Schumpeter presented five methods of innovation: 1) quality new product offering, 2) new production, 3) new market, 4) new sources of raw materials or new raw

materials, and 5) new venture (Schumpeter, 1934). An entrepreneur, thus, drives the market out of balance. In this sense, established business executives no longer hold entrepreneurs‟ characteristics, since they do not shift the market balance. Schumpeter‟s assumption views an entrepreneur as a person with vision spurred by dream, intention, inspiration for triumph, and enduring of superiority recognition. Entrepreneurs pave the way for new industries via creative destruction of outdated industries. Competitive fighting for labor, materials, and assets leads to prices surging on such factors.

Obsolete products have resulted in the inability to compete in the industry. Customers turn their favor to new products. Expanding investment, the counterfeit industry also expects a good return, but instead faces higher competition due to exceeding supplies.

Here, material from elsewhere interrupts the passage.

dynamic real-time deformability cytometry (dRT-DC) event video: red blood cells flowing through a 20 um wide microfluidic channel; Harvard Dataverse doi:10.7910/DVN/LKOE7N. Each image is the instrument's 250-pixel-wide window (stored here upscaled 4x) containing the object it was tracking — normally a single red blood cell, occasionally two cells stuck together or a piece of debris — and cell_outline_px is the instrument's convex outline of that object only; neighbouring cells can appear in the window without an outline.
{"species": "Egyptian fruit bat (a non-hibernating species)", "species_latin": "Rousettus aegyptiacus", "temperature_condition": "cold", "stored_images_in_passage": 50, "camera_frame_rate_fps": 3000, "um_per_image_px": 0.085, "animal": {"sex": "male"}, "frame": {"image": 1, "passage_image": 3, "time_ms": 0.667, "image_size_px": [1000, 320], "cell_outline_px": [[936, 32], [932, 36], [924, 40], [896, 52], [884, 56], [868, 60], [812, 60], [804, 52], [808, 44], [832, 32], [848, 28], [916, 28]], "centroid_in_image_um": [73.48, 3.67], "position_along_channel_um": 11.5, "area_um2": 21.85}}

This renders a halt in investment and an economic downturn. But, if innovation continues, meaning that new invention still goes on, entrepreneurs can be stimulated to create it into a new venture. Therefore, entrepreneurship triggers change in the market structure, growth in the economy, and effects the business cycle. Later, the viewpoint on entrepreneurship has shifted to profitability and new enterprise creation; for example, entrepreneurs‟ activities include new economic opportunities seeking and management capabilities (Penrose, 1963). Entrepreneurs fulfill "market"

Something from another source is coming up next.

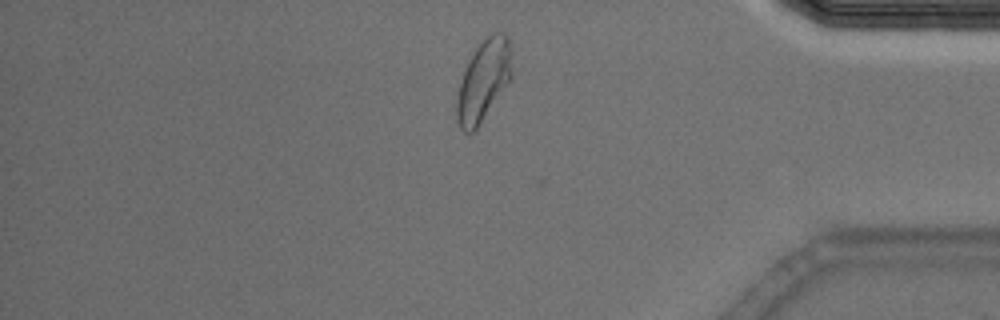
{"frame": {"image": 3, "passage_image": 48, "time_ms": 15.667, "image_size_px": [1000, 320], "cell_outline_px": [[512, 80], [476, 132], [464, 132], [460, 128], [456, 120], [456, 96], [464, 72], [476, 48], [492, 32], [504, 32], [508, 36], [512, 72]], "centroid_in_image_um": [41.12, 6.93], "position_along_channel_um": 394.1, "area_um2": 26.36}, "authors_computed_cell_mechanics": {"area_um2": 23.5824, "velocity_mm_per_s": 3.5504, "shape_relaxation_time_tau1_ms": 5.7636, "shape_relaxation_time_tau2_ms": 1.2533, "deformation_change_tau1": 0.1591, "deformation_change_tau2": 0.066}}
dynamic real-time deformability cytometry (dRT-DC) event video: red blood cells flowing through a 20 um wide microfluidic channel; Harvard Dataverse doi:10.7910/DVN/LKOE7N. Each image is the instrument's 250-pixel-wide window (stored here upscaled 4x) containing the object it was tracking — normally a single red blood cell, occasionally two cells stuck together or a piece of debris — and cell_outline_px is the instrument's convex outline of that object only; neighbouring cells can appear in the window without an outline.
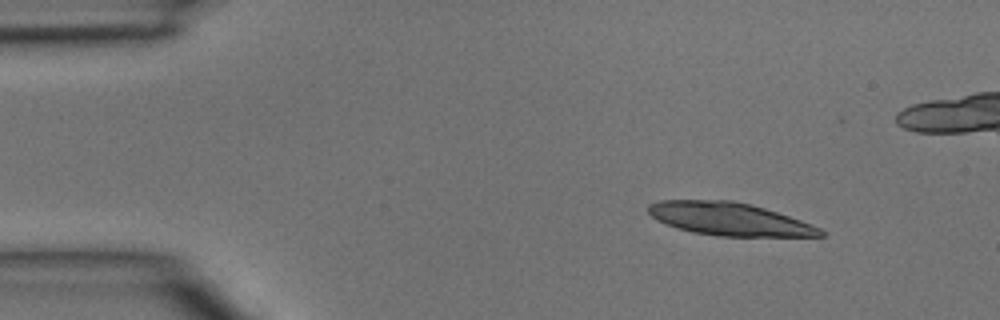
{"species": "common noctule bat (a hibernating species)", "species_latin": "Nyctalus noctula", "temperature_condition": "room temperature", "stored_images_in_passage": 5, "camera_frame_rate_fps": 3000, "um_per_image_px": 0.085, "animal": {"sex": "male", "body_mass_g": 15.6}, "frame": {"image": 1, "passage_image": 1, "time_ms": 0.0, "image_size_px": [1000, 320], "cell_outline_px": [[824, 236], [720, 236], [692, 232], [676, 228], [664, 224], [656, 220], [648, 212], [648, 204], [660, 200], [732, 200], [752, 204], [812, 224], [820, 228], [824, 232]], "centroid_in_image_um": [61.95, 18.61], "position_along_channel_um": 23.1, "area_um2": 32.95}}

limitations by adding up inputs in activities associated with requirements on new enterprise creation, current enterprise renovation for an underdeveloped market, or undetermined production (Leibenstein, 1968). They acknowledge and adopt market opportunities as the seizure of a profit making opportunity (Kirzner, 1979).

Entrepreneurs are creator of new enterprises (Gartner, 1988). As various entrepreneur definitions exist, a comprehensive definition covering nearly all researchers‟ views has described an entrepreneur as a person who captures available market opportunities, procures and utilizes resources, bears risks while seeking opportunities, creates, innovates, as well as manages all activities.

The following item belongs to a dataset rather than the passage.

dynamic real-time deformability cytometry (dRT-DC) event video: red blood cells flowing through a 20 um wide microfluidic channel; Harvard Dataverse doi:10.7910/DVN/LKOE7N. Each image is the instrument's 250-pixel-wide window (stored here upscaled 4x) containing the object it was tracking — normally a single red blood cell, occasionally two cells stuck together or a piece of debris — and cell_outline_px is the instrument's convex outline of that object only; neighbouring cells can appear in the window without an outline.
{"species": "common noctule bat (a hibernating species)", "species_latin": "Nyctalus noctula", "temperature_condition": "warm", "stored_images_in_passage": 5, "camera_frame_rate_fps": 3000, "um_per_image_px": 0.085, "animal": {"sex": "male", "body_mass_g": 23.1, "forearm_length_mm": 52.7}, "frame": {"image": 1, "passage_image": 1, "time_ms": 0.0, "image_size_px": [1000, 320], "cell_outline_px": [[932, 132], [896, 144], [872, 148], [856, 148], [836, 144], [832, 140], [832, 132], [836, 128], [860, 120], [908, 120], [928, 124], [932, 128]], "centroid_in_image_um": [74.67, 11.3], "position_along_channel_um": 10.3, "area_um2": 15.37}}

The “entrepreneurship" concept has been developed following the term

"entrepreneur" with a similar meaning. Generally, both words are interchangeable depending on the context. Entrepreneurship is defined because the term entrepreneur only describes an individual perspective with no coverage on the relationship between entrepreneurship and an enterprise. Researchers like Bygrave, Hofer, Amit, and Shane, among others, have changed the study approach to include more than the

entrepreneur meaning. Typically, entrepreneurship focuses on process, responsibility, or consequence of entrepreneurs‟ roles. Bygrave and Hofer (1991) defined entrepreneurship as all duties and activities concerning the seizure of opportunities and pursuit of such opportunities by an organization. Amit et al (1993) view entrepreneurship as a process of profit-making from new resources utilization, which is unique and valuable under an uncertain, vague or unclear environment. While Shane and Venkataraman (2000) regarded entrepreneurship as a convergence of two indispensable phenomena, which are the discovery of profitable business opportunity and the entrepreneurial readiness for operation. Therefore, only the entrepreneur definition is not complete since skepticism about entrepreneurship still remains.

Swedberg (2007) defined entrepreneurship as a process of changes on economics from new resources utilization resulting in a creative destruction of market balance.

Entrepreneurship, therefore, creates changes in condition from static to dynamic.

Although the concept of entrepreneurship has been studied for only three decades, its definition can be summed up as an enterprise‟s process or operation from an entrepreneur‟s roles in seeking of new business opportunities including resources management capability employed to achieve the opportunity on hand.